Избранный отрывок —
━━━━━━━━━━━━━━━━
Именно эту непредвиденную эпидемию, эту депрофессионализацию мы и намерены описать. Метод и порядок изложения продиктованы нашим планом. Прежде всего, следует воссоздать канву, точнее, главные черты греческого и арабского философского присутствия в центре интеллектуальной идентичности Европы (главы 1–3), а затем подробнее рассмотреть, как сказалось это присутствие в трех областях:
— в области половой морали, где утверждалась специфичность философского аскетизма (глава 4);
— в области представлений об интеллектуальном счастье, душевном блаженстве, в котором утверждался новый идеал благородства, связанный с положением человека в космосе (глава 5);
— в сфере понимания интеллектуальной отрешенности — «невозмутимости», при которой осуществлялся подрыв порядков, положений и профессий, — некой «свободы духа», которая, примиряя разум и откровение, слишком неподходяще была названа «мистикой» (глава 6).
Секс, природа, трудовая деятельность: мы хотим проследить последствия, соединившие возрождение философии и рождение интеллектуалов, вплоть до вершин опыта, в котором университет находит воплощение далеко за собственными пределами. В нашем деле нам помогут представления о nobiltade Данте Алигьери и об edelkeit Мейстера Экхарта — двух современников, безмолвный диалог которых задал условия новой жизни, «земного блаженства», воплощавшего для не — философов то, что Аверроэсом и аль — Фараби было названо «философическим упованием» (fiducia philosophantium).
Глава I. К чему медиевисты?
Нет ничего менее актуального, чем средневековая философия. Хотя в последние десятилетия о ней написано немало ученых трудов, она все так же отсутствует в современной культуре и отстоит от нее куда более, чем философия первых греков.
Пьер Алъфери
Подобно тем творениям духа, которые присутствуют в «культуре» как некие «монументы», средневековая философия вызывает скуку. Десять веков — это само по себе много, а десять веков «мрака» — тем более. Конечно, иные исследователи начинают с XII или с XIV века. У них есть на то свои причины — ведь они медиевисты. Занятия их понятны и не требуют оправданий: специалист по Средним векам занят чем — то средневековым, у него имеется, так сказать, «профессиональное» право на свою манию. И первый вопрос, который рождается у «профана», звучит не так: «Заслуживают ли Средние века нового осмысления?», но следующим образом: «Как вообще становятся медиевистами?» Так интеллектуальная история долгого периода подменяется генеалогией индивидуальной страсти, которая, подобно всем прочим страстям, недолговечна. Однако стоит ли этому удивляться?
Сыграем временно роль прокурора.
СИНДРОМ ТРУЙОГАНА
Чувство удаленности средневековой философии возникает у публики более всего из — за расхожего мнения, будто она дает дурные ответы на ложные вопросы. Волновавшие средневековых мыслителей «проблемы» кажутся нам далекими от того, что непосредственно дано нашему сознанию, и чуждыми тому, что наше простое любопытство ищет в анализе древних учений или в повествовании о воззрениях прошлого. Приведем наобум несколько таких «проблем». Выделяется ли пот обильнее под волосами или на других частях тела? Может ли Бог знать больше, чем Он знает? Глупеют ли дураки в полнолуние? Остались ли шрамы на теле Христа после воскресения? Является ли вислоухость признаком благородства? Был ли голубь, в виде коего явился Св. Дух, подлинным животным? Правда ли, что у ложащегося в постель к женщине зрачки, как и у умершего, обращены вверх, а у спящего вниз?
━━━━━━━━━━━━━━━━
Листинг для обработки —
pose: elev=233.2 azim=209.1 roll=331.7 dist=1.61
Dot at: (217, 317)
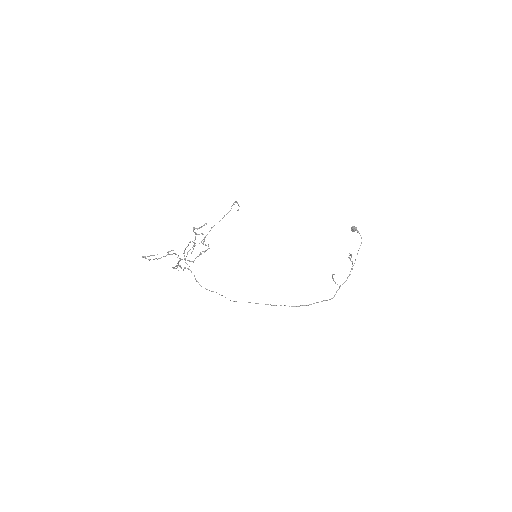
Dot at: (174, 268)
━━━━━━━━━━━━━━━━
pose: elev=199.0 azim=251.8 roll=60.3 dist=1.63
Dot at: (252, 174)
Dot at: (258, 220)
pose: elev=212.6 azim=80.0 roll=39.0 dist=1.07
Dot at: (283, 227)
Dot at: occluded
━━━━━━━━━━━━━━━━
Что нужно сделать —
A) Выведите без изменений фрагмент отрывка, начиная со слов «Пьер Алъфери» и заканчивая словами «временно роль прокурора.».
B) Перечислите все строки листинга, содержащие слово «elev». Регистр букв учитывается.
Отрывок и листинг никак не связаны между собой.

Ответы по заданиям —
A)
Пьер Алъфери
Подобно тем творениям духа, которые присутствуют в «культуре» как некие «монументы», средневековая философия вызывает скуку. Десять веков — это само по себе много, а десять веков «мрака» — тем более. Конечно, иные исследователи начинают с XII или с XIV века. У них есть на то свои причины — ведь они медиевисты. Занятия их понятны и не требуют оправданий: специалист по Средним векам занят чем — то средневековым, у него имеется, так сказать, «профессиональное» право на свою манию. И первый вопрос, который рождается у «профана», звучит не так: «Заслуживают ли Средние века нового осмысления?», но следующим образом: «Как вообще становятся медиевистами?» Так интеллектуальная история долгого периода подменяется генеалогией индивидуальной страсти, которая, подобно всем прочим страстям, недолговечна. Однако стоит ли этому удивляться?
Сыграем временно роль прокурора.

B)
pose: elev=233.2 azim=209.1 roll=331.7 dist=1.61
pose: elev=199.0 azim=251.8 roll=60.3 dist=1.63
pose: elev=212.6 azim=80.0 roll=39.0 dist=1.07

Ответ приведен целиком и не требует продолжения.